## ФРАГМЕНТ ДЛЯ ЧТЕНИЯ
Клаус Тиссен – один из немногих участников советского атомного проекта, доживших до наших дней, видел героя нашей книги Лаврентия Берию. Тиссен рассказал нам:

Конечно, мы о Берии слышали уже давно, еще во время войны. Мы знали, что он самый опасный человек в Советском Союзе и оставался таковым до самой смерти. Он приезжал много раз в Сухуми, я сам его видел там два раза. Мы стояли тогда в коридоре, когда он приехал, он создавал неприятное впечатление. На нем был серый пуловер с воротником-стойкой, он выглядел как сова со своим неподвижным лицом, со своим пенсне. Но он не производил впечатление человека, который собирается арестовать людей или послать в Сибирь в лагерь. Этого не случалось. Но, несмотря на это, он был всегда нам неприятен. Он приходил в сопровождении адъютанта, большого, высокого. Тот выглядел очень симпатичным. Он выглядел по-другому, не так, как Берия, ухоженным, немного как денди. Я маленький лаборант, мне не нужно было сидеть за одним столом, когда они что-то обсуждали, мы быстро исчезали в лабораторию.

Мы соприкасались с ним, только когда он приходил и устраивал совет, и то с ним были советские ученые. Например, Емельянов, о котором мы очень хорошего мнения. Он был впоследствии долгие годы в органах власти по атомной энергии в Вене. С ним находились ведущие ученые. Курчатов, о котором мы с самого начала знали много. Выдающиеся люди. И мы совершенно не могли заметить, что Берия может, а что нет. Он был тем, кто заботился о том, чтобы все функционировало, чтобы машина была всегда «на ходу». У него был доступ ко всему. У нас складывалось впечатление, что функции Берии заключались не в преследовании людей, а в заботе о том, чтобы все было.

Если нам нужны болты определенного диаметра, определенной длины, определенного качества, тогда для поисков подключали аппарат Берии, который делал все, чтобы найти соответственно нужные болты во всем мире, в советской оккупационной зоне, либо в Сибири, либо Чехословакии. Так что болты привозили на следующий же день специальным самолетом. Я могу предположить, что у Берии была задача, чтобы все функционировало, поскольку у него была неограниченная власть организовать все тотчас же. И только поэтому проект по созданию бомб мог действительно функционировать.

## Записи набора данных
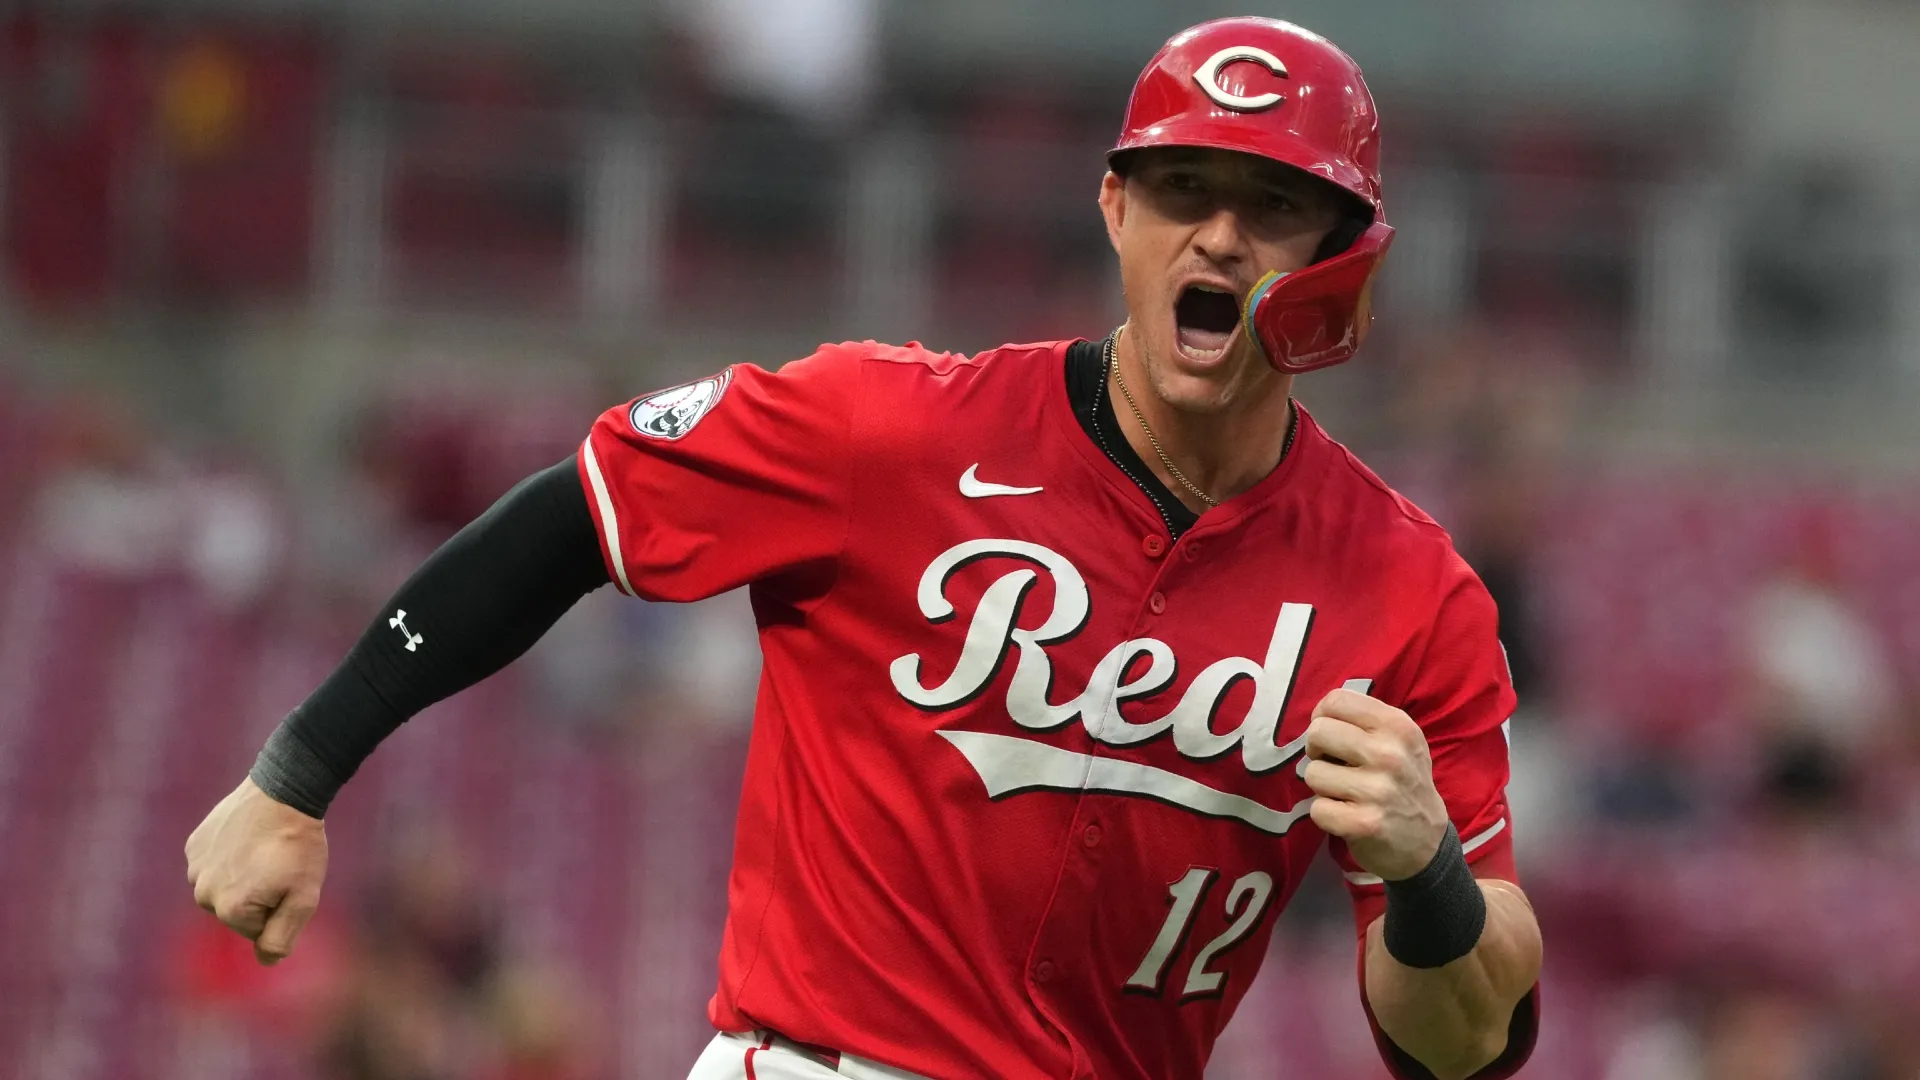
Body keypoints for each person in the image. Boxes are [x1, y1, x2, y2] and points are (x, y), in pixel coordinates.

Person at [185, 17, 1541, 1080]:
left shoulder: (1410, 593)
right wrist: (300, 771)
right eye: (1182, 186)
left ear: (1346, 260)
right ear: (1116, 211)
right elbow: (577, 514)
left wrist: (1426, 874)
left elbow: (1463, 1048)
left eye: (1275, 202)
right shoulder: (889, 431)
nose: (1223, 236)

## УКАЗАНИЯ
1. Приведите без изменений часть фрагмента о Берии: всё, начиная со слов «Мы соприкасались с» и вниз до слов «чтобы все было.».
2. Какая одежда была на Берии, когда его видели в Сухуми, согласно фрагменту о Берии?
3. Продолжите фрагмент о Берии с того места, на котором он заканчивается.

## ОТВЕТЫ К ЗАДАНИЯМ
1.
Мы соприкасались с ним, только когда он приходил и устраивал совет, и то с ним были советские ученые. Например, Емельянов, о котором мы очень хорошего мнения. Он был впоследствии долгие годы в органах власти по атомной энергии в Вене. С ним находились ведущие ученые. Курчатов, о котором мы с самого начала знали много. Выдающиеся люди. И мы совершенно не могли заметить, что Берия может, а что нет. Он был тем, кто заботился о том, чтобы все функционировало, чтобы машина была всегда «на ходу». У него был доступ ко всему. У нас складывалось впечатление, что функции Берии заключались не в преследовании людей, а в заботе о том, чтобы все было.

2. Серый пуловер с воротником-стойкой.

3.
Курчатов и все остальные могли сделать это только тогда, когда весь аппарат находится в их распоряжении. Это проект такой величины, как Mанхэттен-проект, «Аполло» или «Союз». Все это проекты, руководство которых осуществляли военные. Мне кажется, у России не было тогда никакого другого выбора, кроме как назначить на данный пост Берию. По моему мнению, Берия был двуликим человеком. Одно лицо, которое он показывал по отношению к нам, а другое – лицо аппарата репрессий. Если так подумать, многие выдающиеся советские инженеры годами отдавали свои силы, несмотря на то, что они работали в так называемых «шарашках». Например, Королев, он отдавал все свои силы, и работал при этом в лагере. Вот такая своеобразная ситуация. Берия был ужасный тип, но он решал задачу.

Как мы не раз отмечали, Лаврентий Павлович был в душе человеком глубоко аполитичным, никогда не увлекался коммунистической теорией и идеологической трескотней. Более того, по свидетельству подчиненных, не раз называл партийные собрания пустой тратой времени, а их участников бездельниками. Теперь, когда в его распоряжении оказалось автономное и закрытое «государство в государстве», Берия установил в нем свои порядки. Здесь все должны были заниматься исключительно делом, а коммунистическая партия оказалась на задворках. Особенно это касалось немецких специалистов.

Клаус Тиссен продолжил свой рассказ:

Важно, что с самого начала немцы не занимались политикой ни в какой мере. Например, примерно в 1947 году у нас не было достаточно стеклодувов. К нам приехал стеклодув из Тюрингии. У него был значок Социалистическая единая партия, т. е. он был практически членом коммунистической партии. Но ему было официально сказано, комендант сказал, чтоб он снял этот значок. Он хотел открыть коммунистические группы. Но ему указали, что нет, никакой политической деятельности, т. е. ни один немец не занимался политикой. Коммунистическая партия с самого начала до самого конца была у нас запрещена, и хорошо, что так.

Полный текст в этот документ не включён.